> [Passage]:
• • •

Which of the following compounds is not capable of hydrogen bonding:
A. C4 H11 N
B. C4 H9 N O
C. C4 H7 F3
D. C4 H8 O2
E. C4 H10 O

???? All I know is that H bonds occur with F, O, N....hmmmm.....im guessing it has to do with the free valence electrons or something?!?

 

[luder98]

Hey guys. Please help with the answer and reasoning to this question:

Which of the following compounds is not capable of hydrogen bonding:
A. C4 H11 N
B. C4 H9 N O
C. C4 H7 F3
D. C4 H8 O2
E. C4 H10 O

???? All I know is that H bonds occur with F, O, N....hmmmm.....im guessing it has to do with the free valence electrons or something?!?

E: Ether can not make H bonds.

 

[JakeMUSC]

ok. Thanks Luder, So if this question comes up again, i just need to write out the structure and know that ethers dont H bond. Are there any other class of compounds that even with FON cant hydrogen bond?

 

[luder98]

ok. Thanks Luder, So if this question comes up again, i just need to write out the structure and know that ethers dont H bond. Are there any other class of compounds that even with FON cant hydrogen bond?

• • •

> [Exercise description]: Go on with the hydrogen bonding thread above, picking up after its final post. The listing after this comes from a separate source and has no connection to the hydrogen bonding thread.

• • •

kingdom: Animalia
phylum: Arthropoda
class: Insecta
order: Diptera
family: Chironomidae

• • •

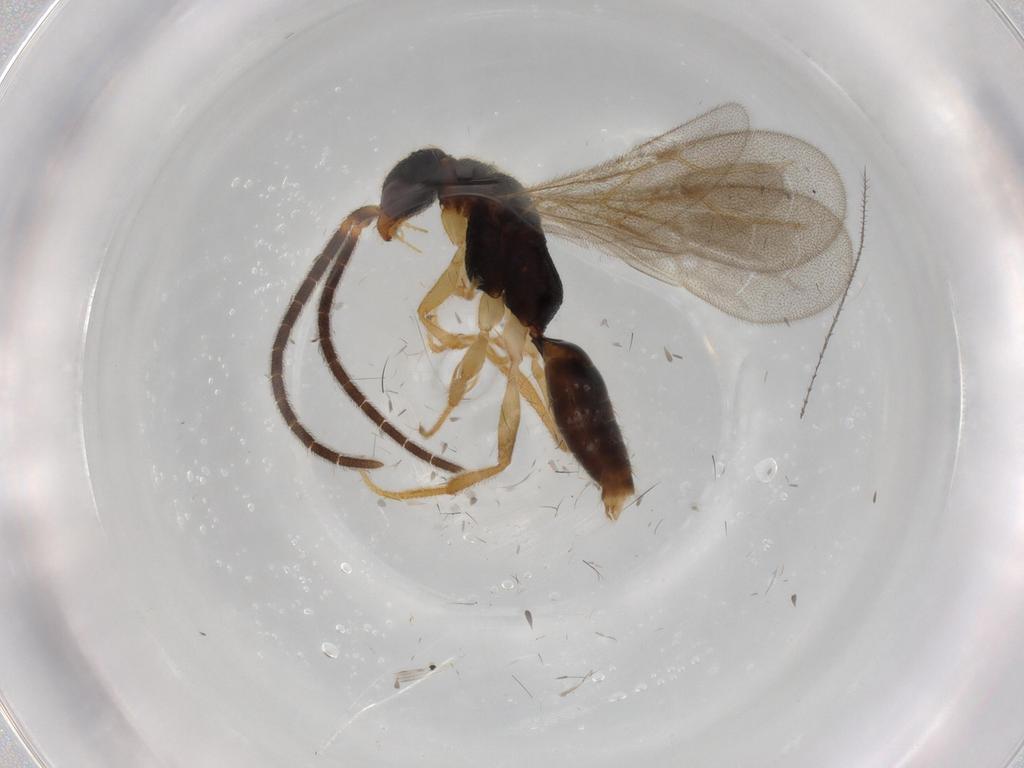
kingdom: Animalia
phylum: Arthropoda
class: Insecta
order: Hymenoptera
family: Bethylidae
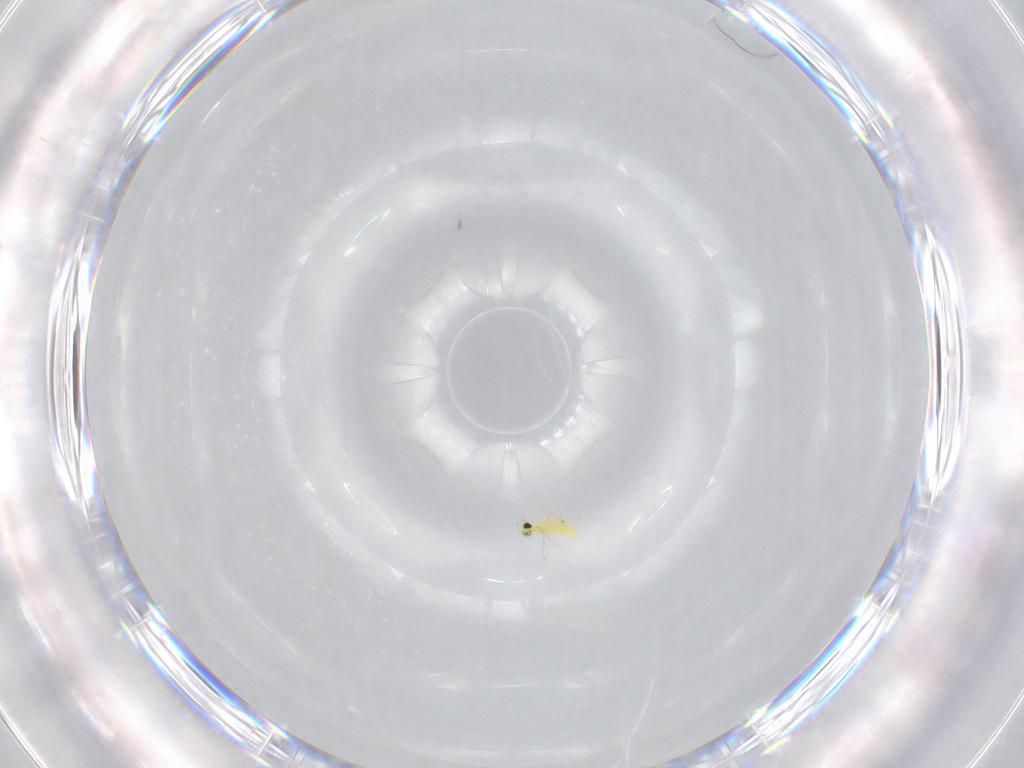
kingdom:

• • •

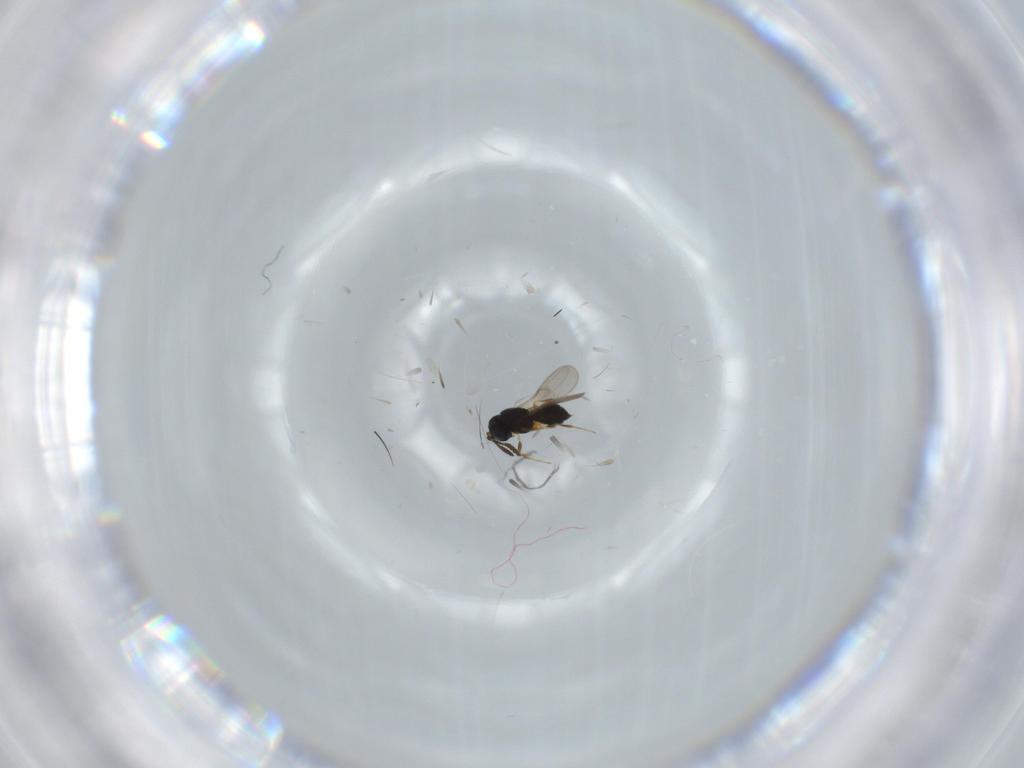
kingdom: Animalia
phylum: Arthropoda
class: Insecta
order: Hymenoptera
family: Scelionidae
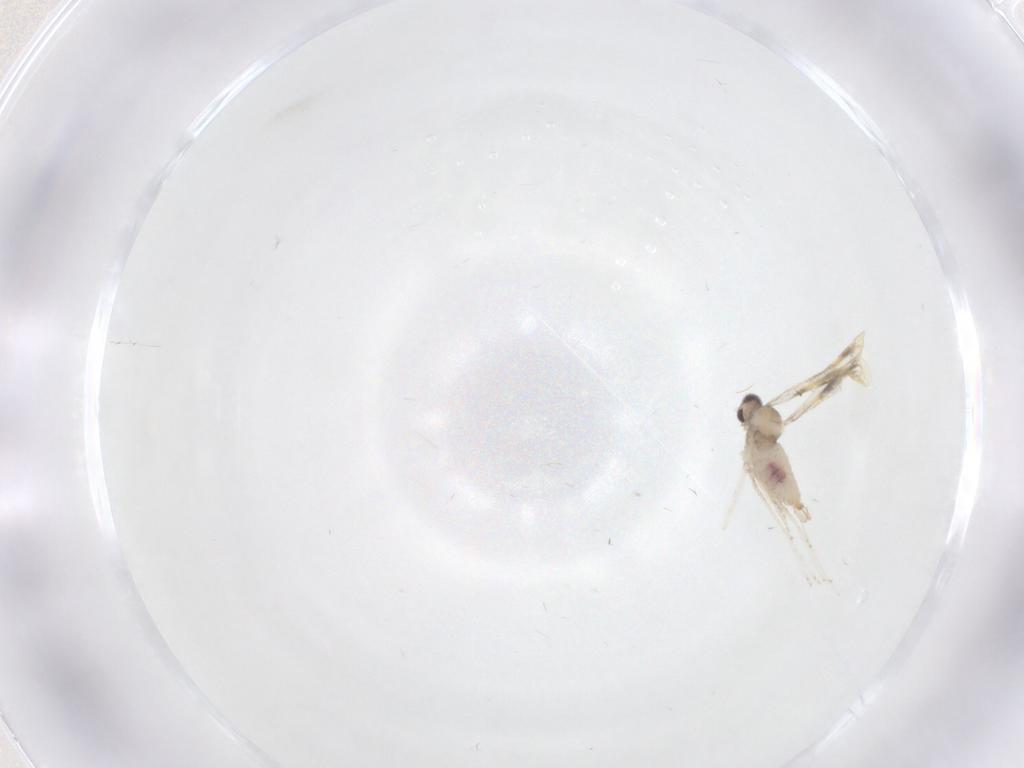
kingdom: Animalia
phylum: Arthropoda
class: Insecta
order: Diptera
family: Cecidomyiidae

• • •

> [The reply]:
Make sure you have H to bond with the FON. In the case of ethers, they don't have H's (R1-O-R2).

Drawing the structures always works, but it's better (and faster) if you can visualize it in your head. This requires your ability to recognize different functinal groups from molecular formulas. That way you can do it in less than a min. Drawing out may frustrate you if they intentionally throw in some "complicated" compounds to trick you. Good luck.

 

[jdcinza13]

but keep in mind that there can be many different structures for the molecular formulas listed above. Just don't get caught up drawing them all. Typically, there will be something that stands out automatically (such as the ether, or no FON).

 

[coodoo]

Hey guys. Please help with the answer and reasoning to this question:

Which of the following compounds is not capable of hydrogen bonding:
A. C4 H11 N
B. C4 H9 N O
C. C4 H7 F3
D. C4 H8 O2
E. C4 H10 O

???? All I know is that H bonds occur with F, O, N....hmmmm.....im guessing it has to do with the free valence electrons or something?!?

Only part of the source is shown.